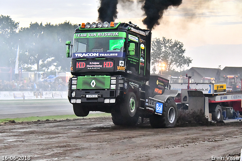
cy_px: 80
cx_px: 121
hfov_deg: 17.5
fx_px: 786
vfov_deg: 11.7
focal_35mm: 117
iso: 8000
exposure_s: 1/800
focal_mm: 78
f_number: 5.6
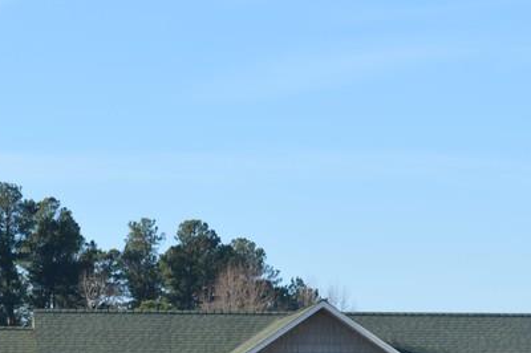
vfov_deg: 10.1
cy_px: 366
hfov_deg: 15.3
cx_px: 214
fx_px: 1979
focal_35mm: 134
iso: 100
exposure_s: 1/200
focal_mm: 35
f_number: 7.1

◇ ◇ ◇ ◇ ◇ ◇ ◇

About this exercise: Transcribe exactly the line that contains "hfov_deg: 17.5" and each line after it through the end of the listing. Leave out the pictures.

Answer space:
hfov_deg: 17.5
fx_px: 786
vfov_deg: 11.7
focal_35mm: 117
iso: 8000
exposure_s: 1/800
focal_mm: 78
f_number: 5.6
vfov_deg: 10.1
cy_px: 366
hfov_deg: 15.3
cx_px: 214
fx_px: 1979
focal_35mm: 134
iso: 100
exposure_s: 1/200
focal_mm: 35
f_number: 7.1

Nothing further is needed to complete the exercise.